Gefülltes Glück: Fladenbrot mit Pfiff
Um unserem Körper genügend Energie zu liefern, sind Kohlenhydrate als Ballaststoff- und Vitaminträger unabdingbar. Entsprechend sind Vollkornprodukte aufgrund der höheren Menge an Nahrungsfasern, Vitaminen und Mineralstoffen zu bevorzugen. Ein ausgewogener Teller funktioniert aber auch mit Weissbrot. «Wie wäre es mit einem Fladenbrot, gefüllt mit Pouletstreifen, Joghurtknoblauchsauce, buntem Salat und Saisongemüse, bestreut mit Leinsamen und gerösteten Sonnenblumenkernen?», fragt Barbara Steffen lächelnd. «Ergänzt mit einem Apfel deckt mein Rezept rund 15.3% der täglich empfohlenen Nahrungsfasermenge ab.» Und das Wichtigste dabei: Dieses Essen ist nicht nur gesund und ausgewogen – das genussvolle Reinbeissen ist pures Glück.


Zum Rezept © Verein Schweizer Brot
Schweizerische Gesellschaft für Ernährung
Die Schweizerische Gesellschaft für Ernährung SGE ist das nationale Kompetenzzentrum für Ernährung. Ihre Aktivitäten sind im Bereich Prävention und Gesundheitsförderung angesiedelt.
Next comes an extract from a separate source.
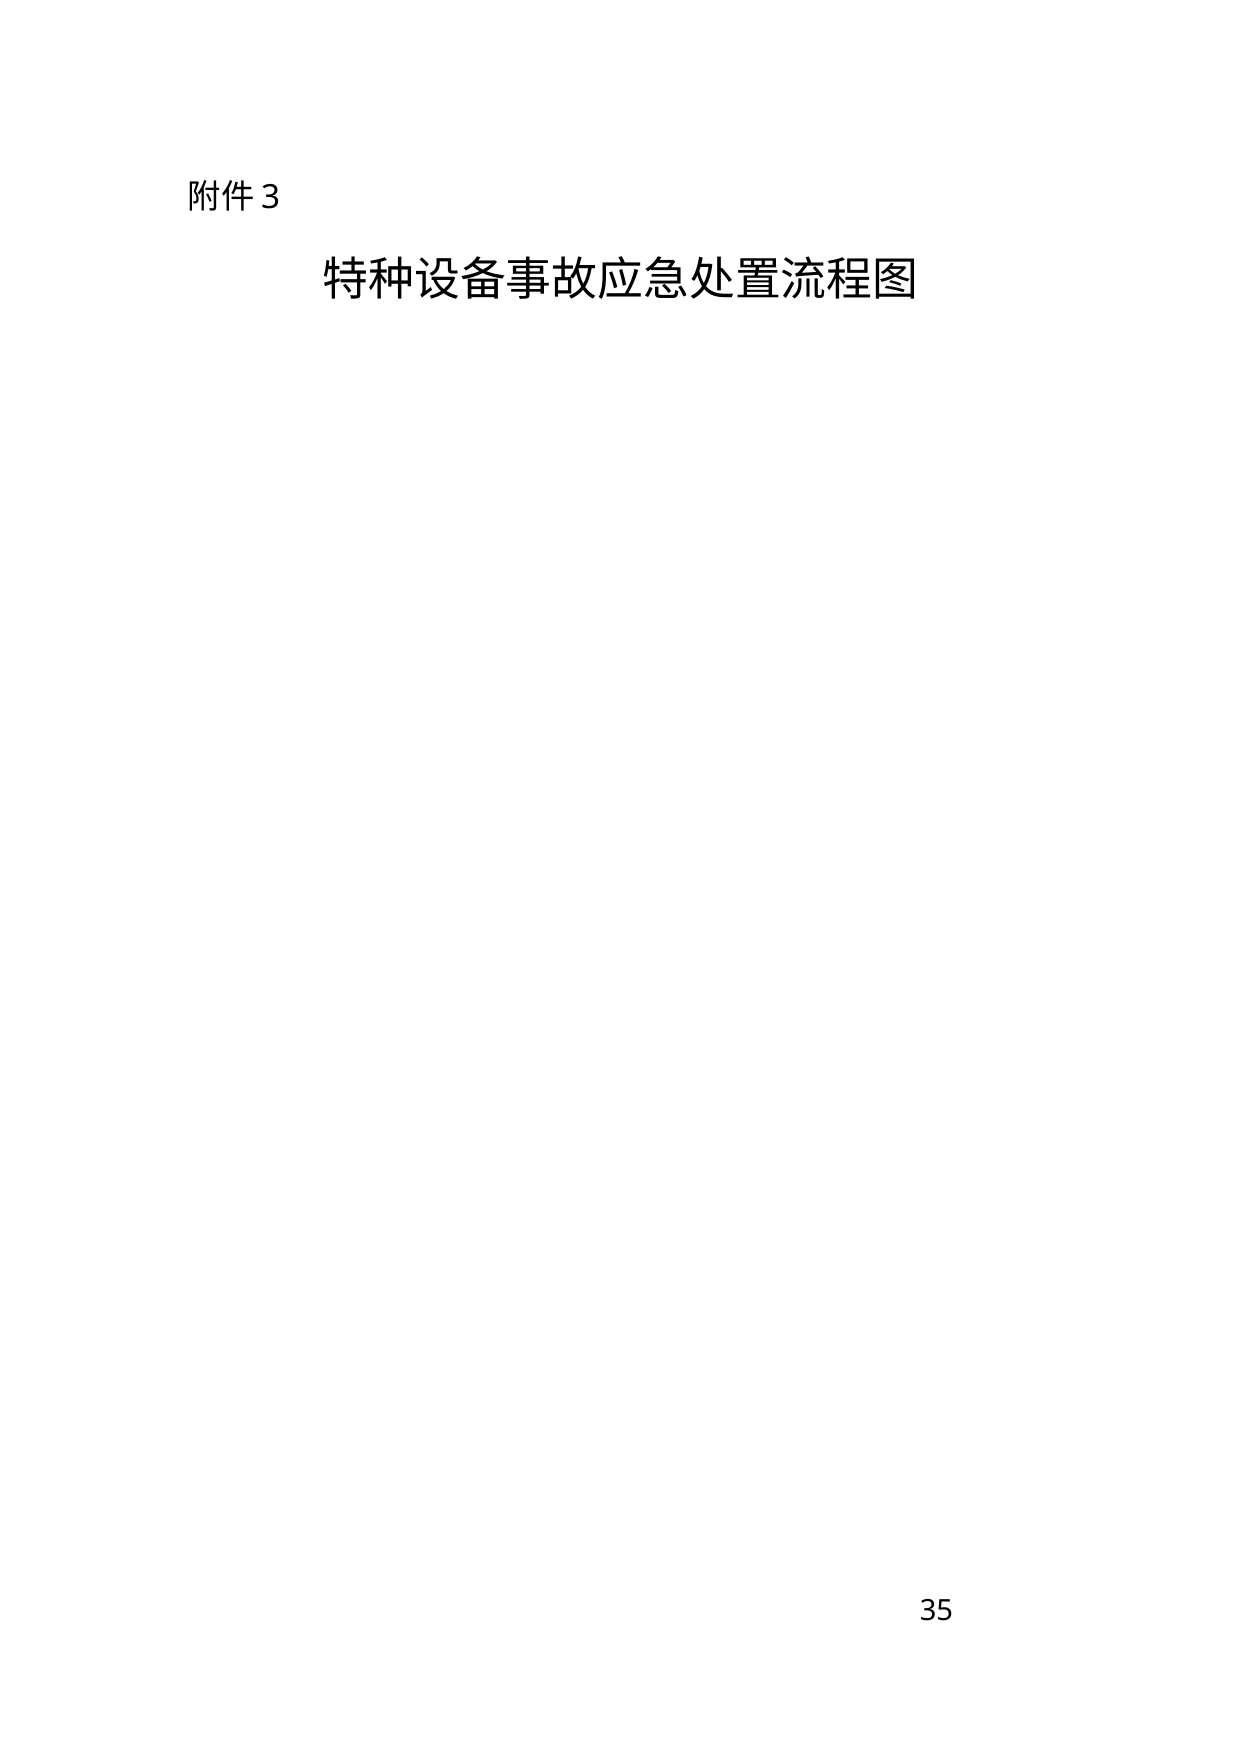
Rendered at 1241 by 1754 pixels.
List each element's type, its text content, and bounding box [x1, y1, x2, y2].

text 附件3 [187, 162, 1053, 227]
text 特种设备事故应急处置流程图 [187, 227, 1053, 324]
Die Kernkompetenz der SGE liegt in der Wissensbeschaffung, Erarbeitung und adressaten-gerechten Kommunikation wissenschaftlicher Grundlagen zu spezifischen Ernährungsthemen sowie in deren praxisrelevanten Aufbereitung – wie beispielsweise die Lebensmittelpyramide und das Tellermodell.
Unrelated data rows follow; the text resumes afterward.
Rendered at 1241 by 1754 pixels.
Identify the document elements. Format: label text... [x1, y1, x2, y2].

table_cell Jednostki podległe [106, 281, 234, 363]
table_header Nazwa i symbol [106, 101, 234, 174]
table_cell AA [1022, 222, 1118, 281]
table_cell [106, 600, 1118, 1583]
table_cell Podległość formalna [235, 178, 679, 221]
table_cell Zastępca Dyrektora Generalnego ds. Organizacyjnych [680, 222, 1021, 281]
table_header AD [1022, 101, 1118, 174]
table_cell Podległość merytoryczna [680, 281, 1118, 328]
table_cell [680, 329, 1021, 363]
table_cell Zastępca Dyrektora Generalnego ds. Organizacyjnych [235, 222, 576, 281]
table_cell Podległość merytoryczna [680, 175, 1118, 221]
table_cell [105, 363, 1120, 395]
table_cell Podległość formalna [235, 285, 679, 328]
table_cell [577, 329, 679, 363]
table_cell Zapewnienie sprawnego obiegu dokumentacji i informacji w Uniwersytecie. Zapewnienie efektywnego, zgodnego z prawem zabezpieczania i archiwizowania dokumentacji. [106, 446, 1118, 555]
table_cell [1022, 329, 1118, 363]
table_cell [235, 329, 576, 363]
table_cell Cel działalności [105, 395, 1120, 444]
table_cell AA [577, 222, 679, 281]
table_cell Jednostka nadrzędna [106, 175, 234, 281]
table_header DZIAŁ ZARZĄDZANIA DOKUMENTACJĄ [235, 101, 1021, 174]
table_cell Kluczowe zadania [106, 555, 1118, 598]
Die gelernte Köchin Barbara Steffen hat eine Zusatzausbildung zur Diätköchin absolviert und danach das Studium zur Ernährungs-Psychologischen Beraterin IKP abgeschlossen. Ihr Wissen zum Thema Zöliakie «glutenfrei kochen und geniessen» gibt sie in regelmässigen Schulungen an Hotels und Restaurants weiter. Auch wenn sie selbst nicht an Zöliakie leidet, lebt sie ihre Koch- und Backleidenschaft in ihrem eigenen Lädeli mit Café «Glutenfrei Geniessen» in Hünibach aus.